• [WORK REQUIRED]
Give back an exact copy of the entries beneath, minus the pictures.

• [RECORD SET]
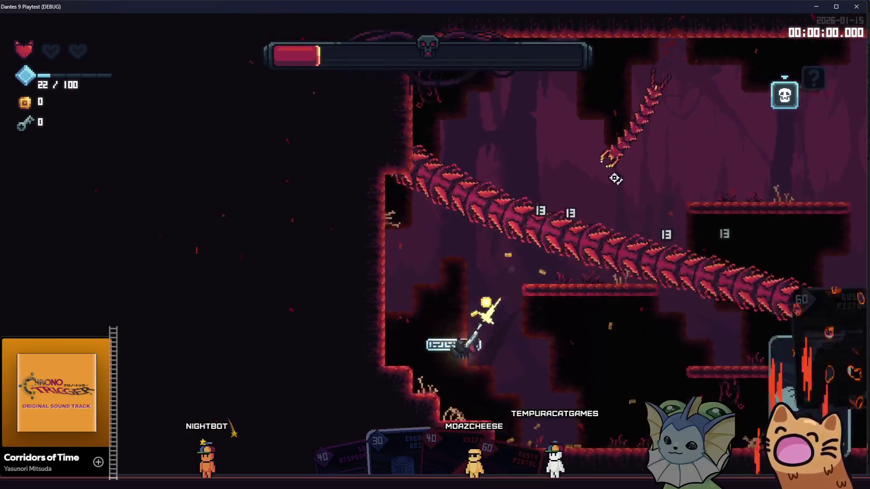
{"action": "left_click", "coordinate": [490, 159]}
{"action": "key", "text": "a"}
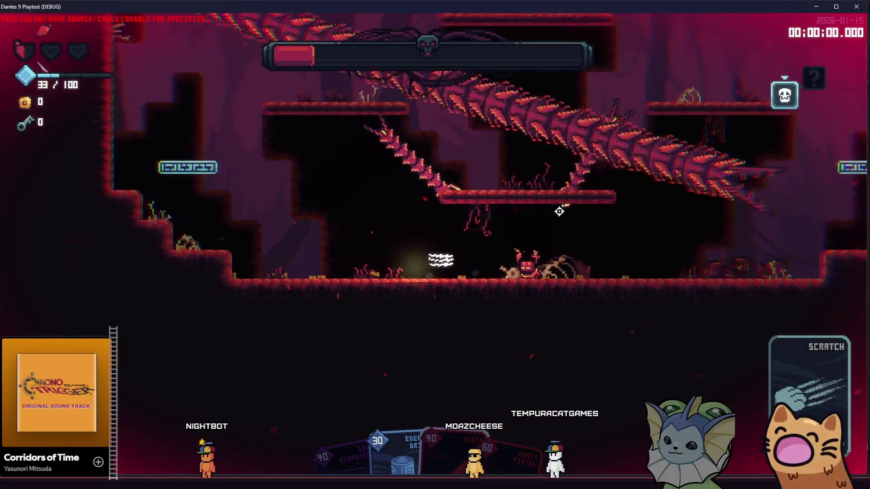
{"action": "left_click", "coordinate": [562, 214]}
{"action": "key", "text": "d"}
{"action": "left_click", "coordinate": [562, 215]}
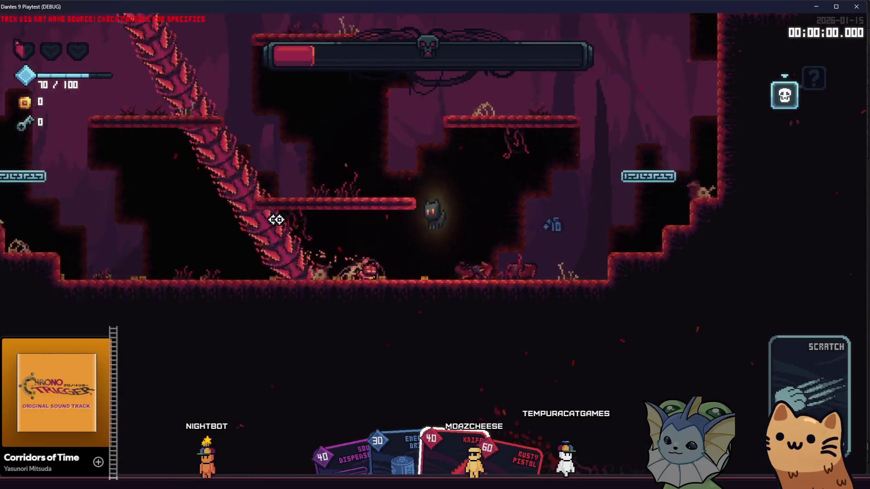
Jump across platforms attacking with the Knife card until the cat dies, then switch to the halted editor.
{"action": "key", "text": "space"}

• [ANSWER SPACE]
{"action": "left_click", "coordinate": [490, 159]}
{"action": "key", "text": "a"}
{"action": "left_click", "coordinate": [562, 214]}
{"action": "key", "text": "d"}
{"action": "left_click", "coordinate": [562, 215]}
Jump across platforms attacking with the Knife card until the cat dies, then switch to the halted editor.
{"action": "key", "text": "space"}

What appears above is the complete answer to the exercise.